27 July 1998 00:00 [Source: ICB Americas]FMC Corporation will mothball its original 100-million-pound hydrogen peroxide production line at its facility in Bayport, Tex., reducing the company's North American capacity by nearly 25 percent. FMC says the mothballed capacity will not be needed for the foreseeable future and the closure will reduce costs.
The company stresses that the reduction in its capacity will not affect its ability to supply current and anticipated near-term customers, though it partially reduces the substantial capacity underutilization that has plagued both the company and the industry.
FMC expanded the Bayport site by 140 million pounds in 1996 based on demand projections that never materialized. That new capacity will remain in operation.

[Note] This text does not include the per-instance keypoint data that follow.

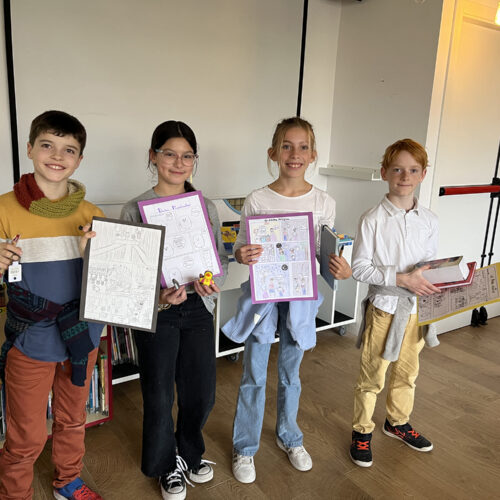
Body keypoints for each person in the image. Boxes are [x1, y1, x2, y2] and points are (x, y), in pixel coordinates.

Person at [223, 117, 352, 484]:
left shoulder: (324, 201)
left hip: (301, 298)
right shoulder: (258, 199)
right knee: (253, 373)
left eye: (303, 147)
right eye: (286, 146)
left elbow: (324, 251)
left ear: (312, 154)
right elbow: (240, 246)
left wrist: (340, 267)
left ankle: (289, 436)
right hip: (263, 298)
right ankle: (245, 446)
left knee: (291, 374)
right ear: (273, 152)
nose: (295, 154)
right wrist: (242, 253)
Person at [120, 120, 228, 500]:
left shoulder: (205, 207)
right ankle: (166, 465)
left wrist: (211, 281)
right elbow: (129, 277)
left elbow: (219, 261)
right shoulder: (134, 210)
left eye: (187, 156)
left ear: (194, 160)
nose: (178, 163)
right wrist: (160, 297)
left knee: (201, 391)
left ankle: (190, 453)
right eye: (169, 154)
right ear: (153, 156)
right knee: (159, 392)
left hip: (198, 308)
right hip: (159, 313)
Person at [0, 111, 104, 499]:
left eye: (69, 149)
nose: (57, 156)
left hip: (81, 337)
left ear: (80, 159)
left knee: (73, 417)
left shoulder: (92, 214)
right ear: (30, 149)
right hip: (31, 339)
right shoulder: (4, 209)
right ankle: (15, 493)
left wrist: (95, 258)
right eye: (47, 145)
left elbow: (110, 280)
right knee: (25, 432)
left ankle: (68, 480)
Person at [349, 138, 441, 468]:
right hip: (384, 308)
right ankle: (362, 430)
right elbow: (360, 268)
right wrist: (402, 279)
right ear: (385, 172)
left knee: (407, 372)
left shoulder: (429, 219)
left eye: (413, 170)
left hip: (416, 310)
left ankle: (397, 422)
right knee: (372, 375)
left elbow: (430, 264)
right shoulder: (372, 219)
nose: (405, 176)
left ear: (423, 174)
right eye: (398, 169)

Other peroxide producers also raised their capacities in anticipation of stringent government legislation to reduce the use of chlorine in pulp bleaching.
Two years ago, EPA was believed to be leaning toward total chlorine free (TCF) bleaching rather than elemental chlorine free (ECF) bleaching, but ECF prevailed. TCF would have required far more hydrogen peroxide than ECF, which allows pulp manufacturers to use chlorine dioxide made from sodium chlorate.
The emergence of ECF bleaching, coupled with a recession in the pulp industry in early 1996, have been the leading causes of oversupply in the peroxide industry. Peroxide producers planned their expansions based on the 10 percent annual growth H2O2 enjoyed over the past decade and an expected continuation of such growth through 2000.
"FMC has commoditized its cost structure over the last 12 to 18 months and significant cost improvements have been achieved in all aspects of our business," says Dan Summers, the company's business manager for hydrogen peroxide. "However, these costs reductions have been unable to offset the failure of expected demand to materialize."
Mr. Summers calls the mothballing of underutilized capacity at Bayport an unpleasant but necessary response to the current market.